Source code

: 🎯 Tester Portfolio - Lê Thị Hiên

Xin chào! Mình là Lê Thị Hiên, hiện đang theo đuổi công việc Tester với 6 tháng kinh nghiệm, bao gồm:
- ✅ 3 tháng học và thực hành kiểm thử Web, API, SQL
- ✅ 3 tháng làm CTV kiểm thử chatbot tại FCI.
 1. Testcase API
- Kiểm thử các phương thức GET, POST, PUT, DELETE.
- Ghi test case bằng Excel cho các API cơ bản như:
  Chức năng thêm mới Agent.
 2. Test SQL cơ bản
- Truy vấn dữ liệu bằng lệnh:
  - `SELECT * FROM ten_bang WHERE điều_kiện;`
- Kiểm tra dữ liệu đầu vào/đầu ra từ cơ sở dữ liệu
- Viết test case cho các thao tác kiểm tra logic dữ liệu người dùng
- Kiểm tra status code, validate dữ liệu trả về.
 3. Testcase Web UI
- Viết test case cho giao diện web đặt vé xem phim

§ **Problem to work on**: Put the lines of the data above, starting with the line containing "Xin chào! Mình" and going on through the end of the data, into a JSON list of strings with one string per line, leaving out any blank lines.

§ **Output of the exercise**:
[
  "Xin chào! Mình là Lê Thị Hiên, hiện đang theo đuổi công việc Tester với 6 tháng kinh nghiệm, bao gồm:",
  "- ✅ 3 tháng học và thực hành kiểm thử Web, API, SQL",
  "- ✅ 3 tháng làm CTV kiểm thử chatbot tại FCI.",
  " 1. Testcase API",
  "- Kiểm thử các phương thức GET, POST, PUT, DELETE.",
  "- Ghi test case bằng Excel cho các API cơ bản như:",
  "  Chức năng thêm mới Agent.",
  " 2. Test SQL cơ bản",
  "- Truy vấn dữ liệu bằng lệnh:",
  "  - `SELECT * FROM ten_bang WHERE điều_kiện;`",
  "- Kiểm tra dữ liệu đầu vào/đầu ra từ cơ sở dữ liệu",
  "- Viết test case cho các thao tác kiểm tra logic dữ liệu người dùng",
  "- Kiểm tra status code, validate dữ liệu trả về.",
  " 3. Testcase Web UI",
  "- Viết test case cho giao diện web đặt vé xem phim"
]